SOURCE EXCERPT:

——————

[Attention] MLA decode optimizations (#12528)

Signed-off-by: Lucas Wilkinson <lwilkinson@neuralmagic.com> Signed-off-by: simon-mo <xmo@berkeley.edu> Co-authored-by: Woosuk Kwon <woosuk.kwon@berkeley.edu> Co-authored-by: simon-mo <simon.mo@hey.com> Co-authored-by: Michael Goin <mgoin64@gmail.com> Co-authored-by: Zhuohan Li <zhuohan123@gmail.com> Co-authored-by: Tyler Michael Smith <tysmith@redhat.com> Co-authored-by: Alexander Matveev <59768536+alexm-neuralmagic@users.noreply.github.com> Co-authored-by: simon-mo <xmo@berkeley.edu>
2025-01-31 02:49:37 -05:00
parent a1fc18c030
commit cabaf4eff3
31 changed files with 2266 additions and 32 deletions
--- a/vllm/attention/selector.py
+++ b/vllm/attention/selector.py
@@ -83,6 +83,7 @@ def get_attn_backend(
    block_size: int,
    is_attention_free: bool,
    is_blocksparse: bool = False,
+    use_mla: bool = False,
 ) -> Type[AttentionBackend]:
    """Selects which attention backend to use and lazily imports it."""
    # Accessing envs.* behind an @lru_cache decorator can cause the wrong
@@ -97,6 +98,7 @@ def get_attn_backend(
        is_attention_free=is_attention_free,
        is_blocksparse=is_blocksparse,
        use_v1=envs.VLLM_USE_V1,
+        use_mla=use_mla,
    )


@@ -109,6 +111,7 @@ def _cached_get_attn_backend(
    is_attention_free: bool,
    is_blocksparse: bool = False,
    use_v1: bool = False,
+    use_mla: bool = False,
 ) -> Type[AttentionBackend]:
    if is_blocksparse:
        logger.info("Using BlocksparseFlashAttention backend.")
@@ -141,7 +144,8 @@ def _cached_get_attn_backend(

    # get device-specific attn_backend
    attention_cls = current_platform.get_attn_backend_cls(
-        selected_backend, head_size, dtype, kv_cache_dtype, block_size, use_v1)
+        selected_backend, head_size, dtype, kv_cache_dtype, block_size, use_v1,
+        use_mla)
    if not attention_cls:
        raise ValueError(
            f"Invalid attention backend for {current_platform.device_name}")

——————

WRITTEN EXERCISE 1:
Answer these questions about the commit:
(a) How many files did it change?
(b) When was it made?
(c) What default value does the new use_mla parameter get?
The text and the records are unrelated to each other.

——————

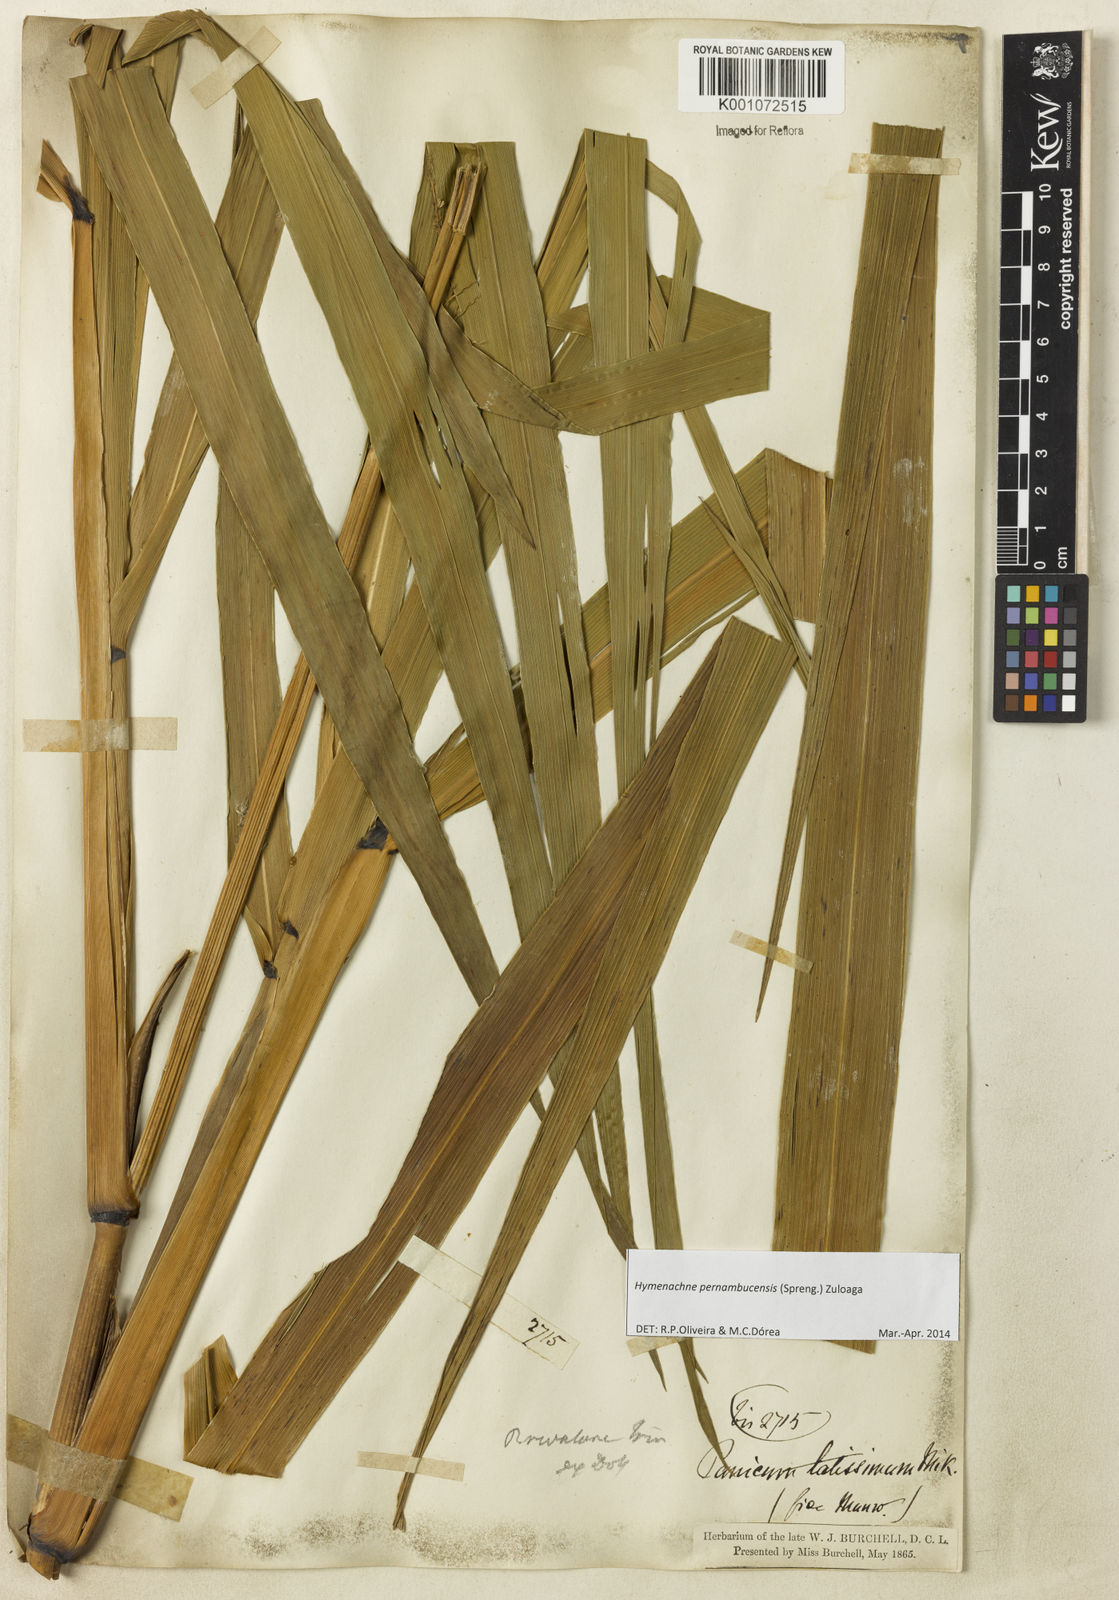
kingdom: Plantae
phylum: Tracheophyta
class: Liliopsida
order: Poales
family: Poaceae
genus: Hymenachne
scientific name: Hymenachne pernambucensis
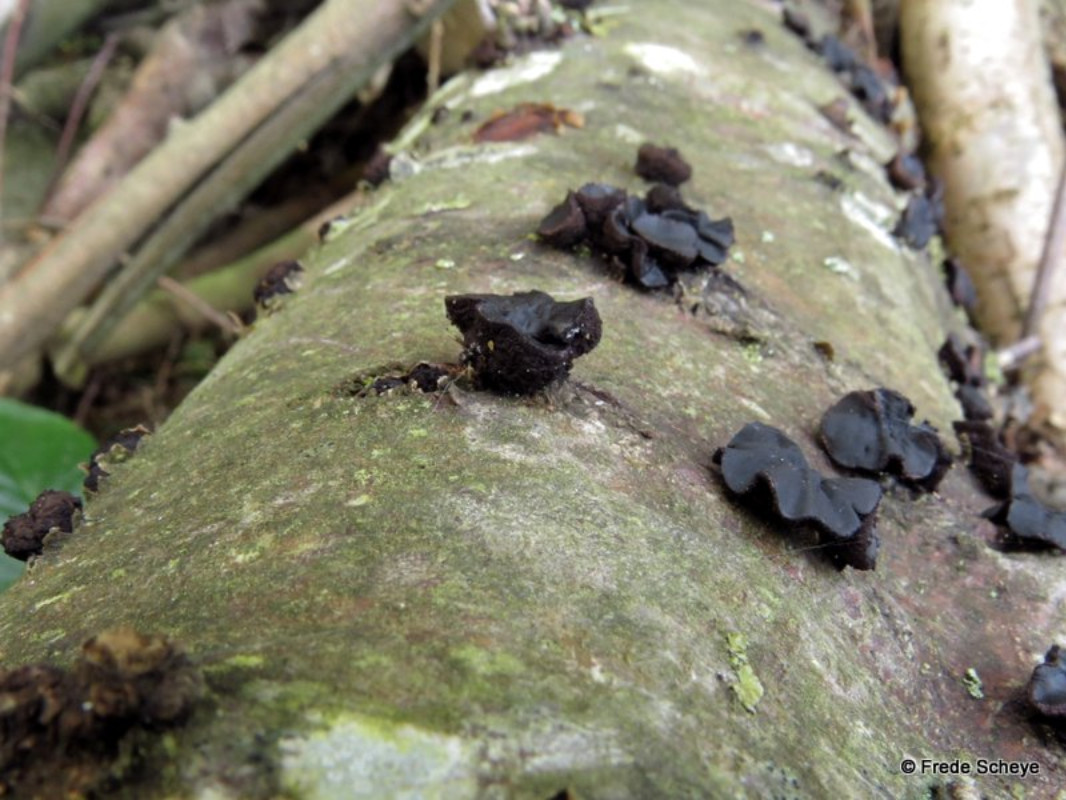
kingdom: Fungi
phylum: Ascomycota
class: Leotiomycetes
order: Phacidiales
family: Phacidiaceae
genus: Bulgaria
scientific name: Bulgaria inquinans
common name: afsmittende topsvamp
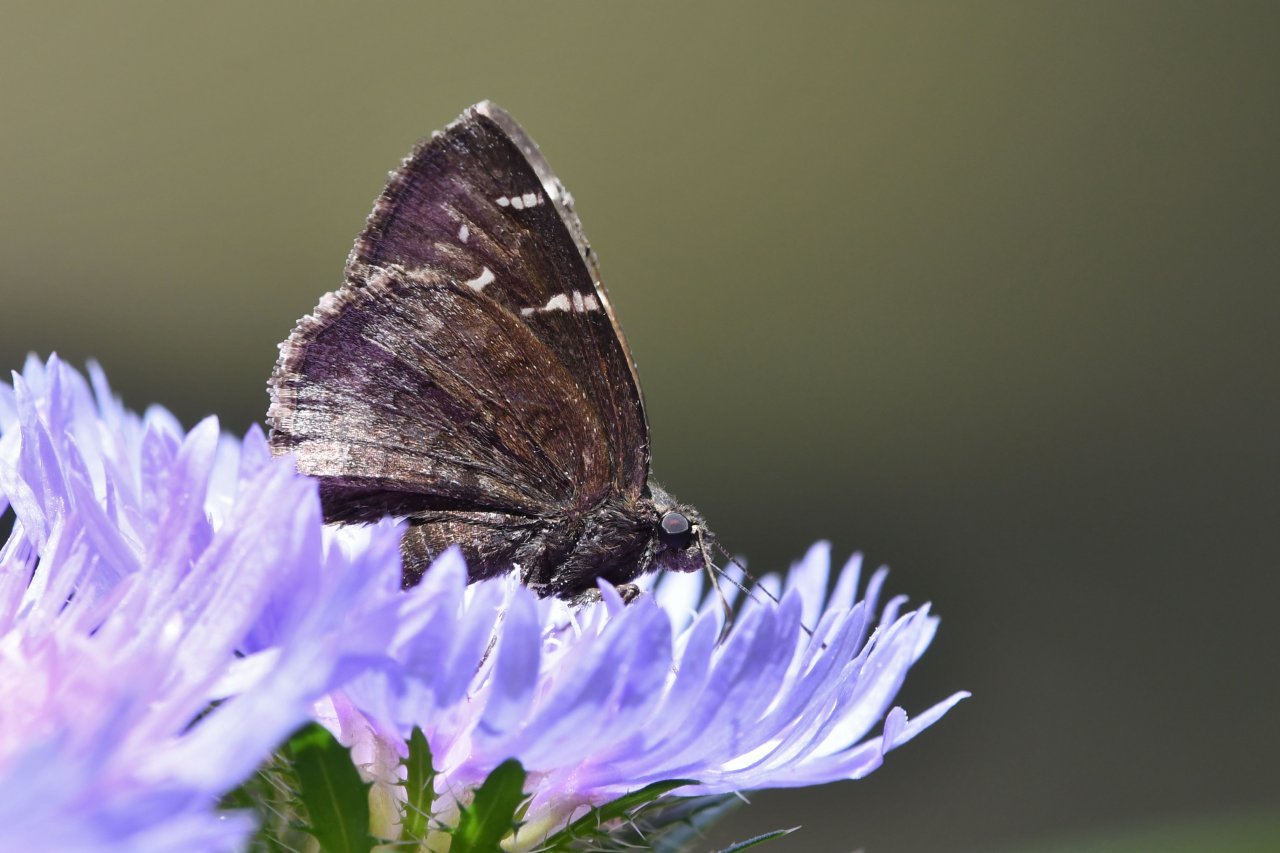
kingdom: Animalia
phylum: Arthropoda
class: Insecta
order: Lepidoptera
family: Hesperiidae
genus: Autochton
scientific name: Autochton
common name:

——————

WRITTEN EXERCISE 2:
Write out everything in the records from the line containing "phylum: Arthropoda" down through the end of the records, replacing "common name" with "vernacular name" and changing nothing else.

ANSWER 1:
(a) 31
(b) 2025-01-31 02:49:37 -05:00
(c) False

ANSWER 2:
phylum: Arthropoda
class: Insecta
order: Lepidoptera
family: Hesperiidae
genus: Autochton
scientific name: Autochton
vernacular name:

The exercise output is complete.